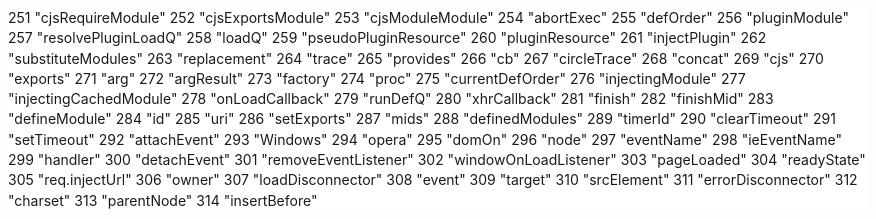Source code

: 251	"cjsRequireModule"
252	"cjsExportsModule"
253	"cjsModuleModule"
254	"abortExec"
255	"defOrder"
256	"pluginModule"
257	"resolvePluginLoadQ"
258	"loadQ"
259	"pseudoPluginResource"
260	"pluginResource"
261	"injectPlugin"
262	"substituteModules"
263	"replacement"
264	"trace"
265	"provides"
266	"cb"
267	"circleTrace"
268	"concat"
269	"cjs"
270	"exports"
271	"arg"
272	"argResult"
273	"factory"
274	"proc"
275	"currentDefOrder"
276	"injectingModule"
277	"injectingCachedModule"
278	"onLoadCallback"
279	"runDefQ"
280	"xhrCallback"
281	"finish"
282	"finishMid"
283	"defineModule"
284	"id"
285	"uri"
286	"setExports"
287	"mids"
288	"definedModules"
289	"timerId"
290	"clearTimeout"
291	"setTimeout"
292	"attachEvent"
293	"Windows"
294	"opera"
295	"domOn"
296	"node"
297	"eventName"
298	"ieEventName"
299	"handler"
300	"detachEvent"
301	"removeEventListener"
302	"windowOnLoadListener"
303	"pageLoaded"
304	"readyState"
305	"req.injectUrl"
306	"owner"
307	"loadDisconnector"
308	"event"
309	"target"
310	"srcElement"
311	"errorDisconnector"
312	"charset"
313	"parentNode"
314	"insertBefore"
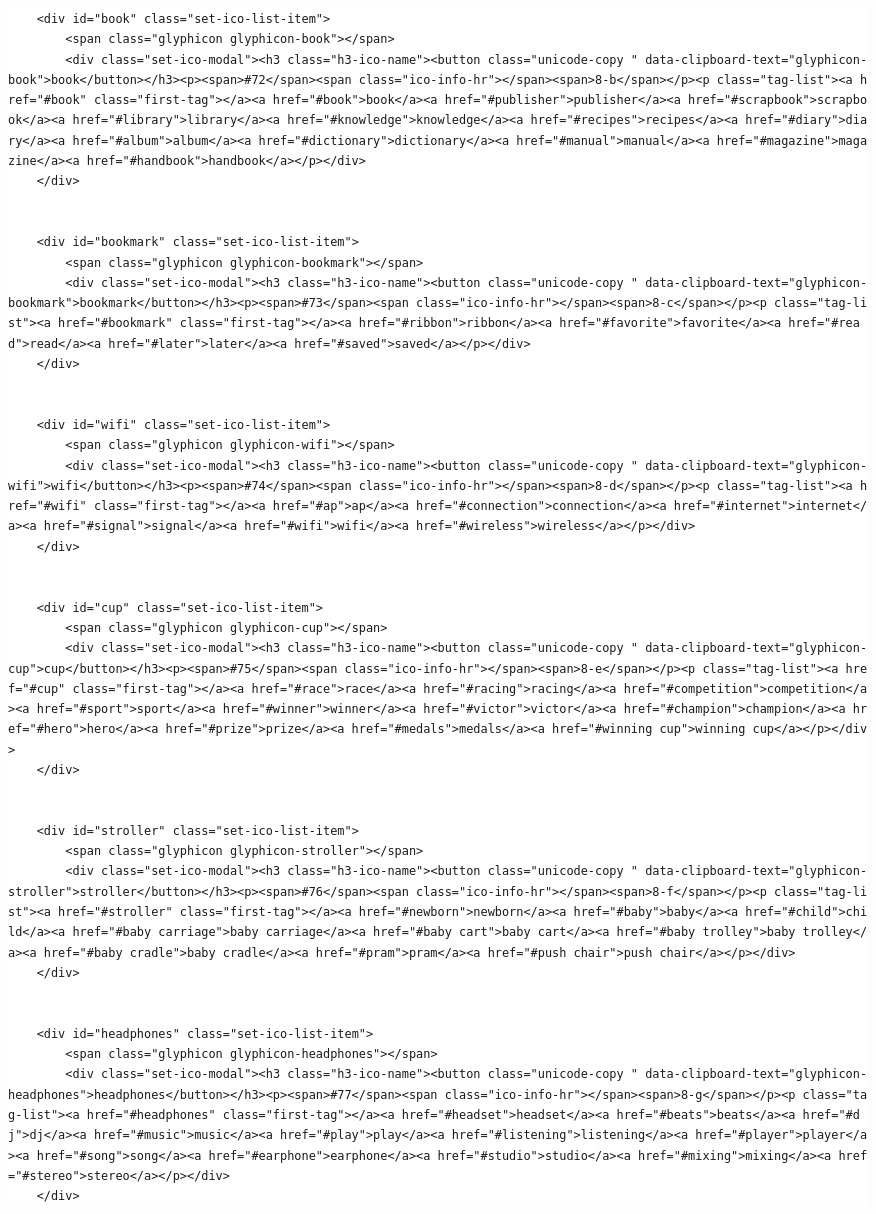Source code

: 
		<div id="book" class="set-ico-list-item">
			<span class="glyphicon glyphicon-book"></span>
			<div class="set-ico-modal"><h3 class="h3-ico-name"><button class="unicode-copy " data-clipboard-text="glyphicon-book">book</button></h3><p><span>#72</span><span class="ico-info-hr"></span><span>8-b</span></p><p class="tag-list"><a href="#book" class="first-tag"></a><a href="#book">book</a><a href="#publisher">publisher</a><a href="#scrapbook">scrapbook</a><a href="#library">library</a><a href="#knowledge">knowledge</a><a href="#recipes">recipes</a><a href="#diary">diary</a><a href="#album">album</a><a href="#dictionary">dictionary</a><a href="#manual">manual</a><a href="#magazine">magazine</a><a href="#handbook">handbook</a></p></div>
		</div>


		<div id="bookmark" class="set-ico-list-item">
			<span class="glyphicon glyphicon-bookmark"></span>
			<div class="set-ico-modal"><h3 class="h3-ico-name"><button class="unicode-copy " data-clipboard-text="glyphicon-bookmark">bookmark</button></h3><p><span>#73</span><span class="ico-info-hr"></span><span>8-c</span></p><p class="tag-list"><a href="#bookmark" class="first-tag"></a><a href="#ribbon">ribbon</a><a href="#favorite">favorite</a><a href="#read">read</a><a href="#later">later</a><a href="#saved">saved</a></p></div>
		</div>


		<div id="wifi" class="set-ico-list-item">
			<span class="glyphicon glyphicon-wifi"></span>
			<div class="set-ico-modal"><h3 class="h3-ico-name"><button class="unicode-copy " data-clipboard-text="glyphicon-wifi">wifi</button></h3><p><span>#74</span><span class="ico-info-hr"></span><span>8-d</span></p><p class="tag-list"><a href="#wifi" class="first-tag"></a><a href="#ap">ap</a><a href="#connection">connection</a><a href="#internet">internet</a><a href="#signal">signal</a><a href="#wifi">wifi</a><a href="#wireless">wireless</a></p></div>
		</div>


		<div id="cup" class="set-ico-list-item">
			<span class="glyphicon glyphicon-cup"></span>
			<div class="set-ico-modal"><h3 class="h3-ico-name"><button class="unicode-copy " data-clipboard-text="glyphicon-cup">cup</button></h3><p><span>#75</span><span class="ico-info-hr"></span><span>8-e</span></p><p class="tag-list"><a href="#cup" class="first-tag"></a><a href="#race">race</a><a href="#racing">racing</a><a href="#competition">competition</a><a href="#sport">sport</a><a href="#winner">winner</a><a href="#victor">victor</a><a href="#champion">champion</a><a href="#hero">hero</a><a href="#prize">prize</a><a href="#medals">medals</a><a href="#winning cup">winning cup</a></p></div>
		</div>


		<div id="stroller" class="set-ico-list-item">
			<span class="glyphicon glyphicon-stroller"></span>
			<div class="set-ico-modal"><h3 class="h3-ico-name"><button class="unicode-copy " data-clipboard-text="glyphicon-stroller">stroller</button></h3><p><span>#76</span><span class="ico-info-hr"></span><span>8-f</span></p><p class="tag-list"><a href="#stroller" class="first-tag"></a><a href="#newborn">newborn</a><a href="#baby">baby</a><a href="#child">child</a><a href="#baby carriage">baby carriage</a><a href="#baby cart">baby cart</a><a href="#baby trolley">baby trolley</a><a href="#baby cradle">baby cradle</a><a href="#pram">pram</a><a href="#push chair">push chair</a></p></div>
		</div>


		<div id="headphones" class="set-ico-list-item">
			<span class="glyphicon glyphicon-headphones"></span>
			<div class="set-ico-modal"><h3 class="h3-ico-name"><button class="unicode-copy " data-clipboard-text="glyphicon-headphones">headphones</button></h3><p><span>#77</span><span class="ico-info-hr"></span><span>8-g</span></p><p class="tag-list"><a href="#headphones" class="first-tag"></a><a href="#headset">headset</a><a href="#beats">beats</a><a href="#dj">dj</a><a href="#music">music</a><a href="#play">play</a><a href="#listening">listening</a><a href="#player">player</a><a href="#song">song</a><a href="#earphone">earphone</a><a href="#studio">studio</a><a href="#mixing">mixing</a><a href="#stereo">stereo</a></p></div>
		</div>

○ ○ ○ ○ ○

**Task directions:**
Where an entry includes a picture, drop it, and print the rest of the material word for word.

**Output below:**
Source code

: 251	"cjsRequireModule"
252	"cjsExportsModule"
253	"cjsModuleModule"
254	"abortExec"
255	"defOrder"
256	"pluginModule"
257	"resolvePluginLoadQ"
258	"loadQ"
259	"pseudoPluginResource"
260	"pluginResource"
261	"injectPlugin"
262	"substituteModules"
263	"replacement"
264	"trace"
265	"provides"
266	"cb"
267	"circleTrace"
268	"concat"
269	"cjs"
270	"exports"
271	"arg"
272	"argResult"
273	"factory"
274	"proc"
275	"currentDefOrder"
276	"injectingModule"
277	"injectingCachedModule"
278	"onLoadCallback"
279	"runDefQ"
280	"xhrCallback"
281	"finish"
282	"finishMid"
283	"defineModule"
284	"id"
285	"uri"
286	"setExports"
287	"mids"
288	"definedModules"
289	"timerId"
290	"clearTimeout"
291	"setTimeout"
292	"attachEvent"
293	"Windows"
294	"opera"
295	"domOn"
296	"node"
297	"eventName"
298	"ieEventName"
299	"handler"
300	"detachEvent"
301	"removeEventListener"
302	"windowOnLoadListener"
303	"pageLoaded"
304	"readyState"
305	"req.injectUrl"
306	"owner"
307	"loadDisconnector"
308	"event"
309	"target"
310	"srcElement"
311	"errorDisconnector"
312	"charset"
313	"parentNode"
314	"insertBefore"
Source code

: 
		<div id="book" class="set-ico-list-item">
			<span class="glyphicon glyphicon-book"></span>
			<div class="set-ico-modal"><h3 class="h3-ico-name"><button class="unicode-copy " data-clipboard-text="glyphicon-book">book</button></h3><p><span>#72</span><span class="ico-info-hr"></span><span>8-b</span></p><p class="tag-list"><a href="#book" class="first-tag"></a><a href="#book">book</a><a href="#publisher">publisher</a><a href="#scrapbook">scrapbook</a><a href="#library">library</a><a href="#knowledge">knowledge</a><a href="#recipes">recipes</a><a href="#diary">diary</a><a href="#album">album</a><a href="#dictionary">dictionary</a><a href="#manual">manual</a><a href="#magazine">magazine</a><a href="#handbook">handbook</a></p></div>
		</div>


		<div id="bookmark" class="set-ico-list-item">
			<span class="glyphicon glyphicon-bookmark"></span>
			<div class="set-ico-modal"><h3 class="h3-ico-name"><button class="unicode-copy " data-clipboard-text="glyphicon-bookmark">bookmark</button></h3><p><span>#73</span><span class="ico-info-hr"></span><span>8-c</span></p><p class="tag-list"><a href="#bookmark" class="first-tag"></a><a href="#ribbon">ribbon</a><a href="#favorite">favorite</a><a href="#read">read</a><a href="#later">later</a><a href="#saved">saved</a></p></div>
		</div>


		<div id="wifi" class="set-ico-list-item">
			<span class="glyphicon glyphicon-wifi"></span>
			<div class="set-ico-modal"><h3 class="h3-ico-name"><button class="unicode-copy " data-clipboard-text="glyphicon-wifi">wifi</button></h3><p><span>#74</span><span class="ico-info-hr"></span><span>8-d</span></p><p class="tag-list"><a href="#wifi" class="first-tag"></a><a href="#ap">ap</a><a href="#connection">connection</a><a href="#internet">internet</a><a href="#signal">signal</a><a href="#wifi">wifi</a><a href="#wireless">wireless</a></p></div>
		</div>


		<div id="cup" class="set-ico-list-item">
			<span class="glyphicon glyphicon-cup"></span>
			<div class="set-ico-modal"><h3 class="h3-ico-name"><button class="unicode-copy " data-clipboard-text="glyphicon-cup">cup</button></h3><p><span>#75</span><span class="ico-info-hr"></span><span>8-e</span></p><p class="tag-list"><a href="#cup" class="first-tag"></a><a href="#race">race</a><a href="#racing">racing</a><a href="#competition">competition</a><a href="#sport">sport</a><a href="#winner">winner</a><a href="#victor">victor</a><a href="#champion">champion</a><a href="#hero">hero</a><a href="#prize">prize</a><a href="#medals">medals</a><a href="#winning cup">winning cup</a></p></div>
		</div>


		<div id="stroller" class="set-ico-list-item">
			<span class="glyphicon glyphicon-stroller"></span>
			<div class="set-ico-modal"><h3 class="h3-ico-name"><button class="unicode-copy " data-clipboard-text="glyphicon-stroller">stroller</button></h3><p><span>#76</span><span class="ico-info-hr"></span><span>8-f</span></p><p class="tag-list"><a href="#stroller" class="first-tag"></a><a href="#newborn">newborn</a><a href="#baby">baby</a><a href="#child">child</a><a href="#baby carriage">baby carriage</a><a href="#baby cart">baby cart</a><a href="#baby trolley">baby trolley</a><a href="#baby cradle">baby cradle</a><a href="#pram">pram</a><a href="#push chair">push chair</a></p></div>
		</div>


		<div id="headphones" class="set-ico-list-item">
			<span class="glyphicon glyphicon-headphones"></span>
			<div class="set-ico-modal"><h3 class="h3-ico-name"><button class="unicode-copy " data-clipboard-text="glyphicon-headphones">headphones</button></h3><p><span>#77</span><span class="ico-info-hr"></span><span>8-g</span></p><p class="tag-list"><a href="#headphones" class="first-tag"></a><a href="#headset">headset</a><a href="#beats">beats</a><a href="#dj">dj</a><a href="#music">music</a><a href="#play">play</a><a href="#listening">listening</a><a href="#player">player</a><a href="#song">song</a><a href="#earphone">earphone</a><a href="#studio">studio</a><a href="#mixing">mixing</a><a href="#stereo">stereo</a></p></div>
		</div>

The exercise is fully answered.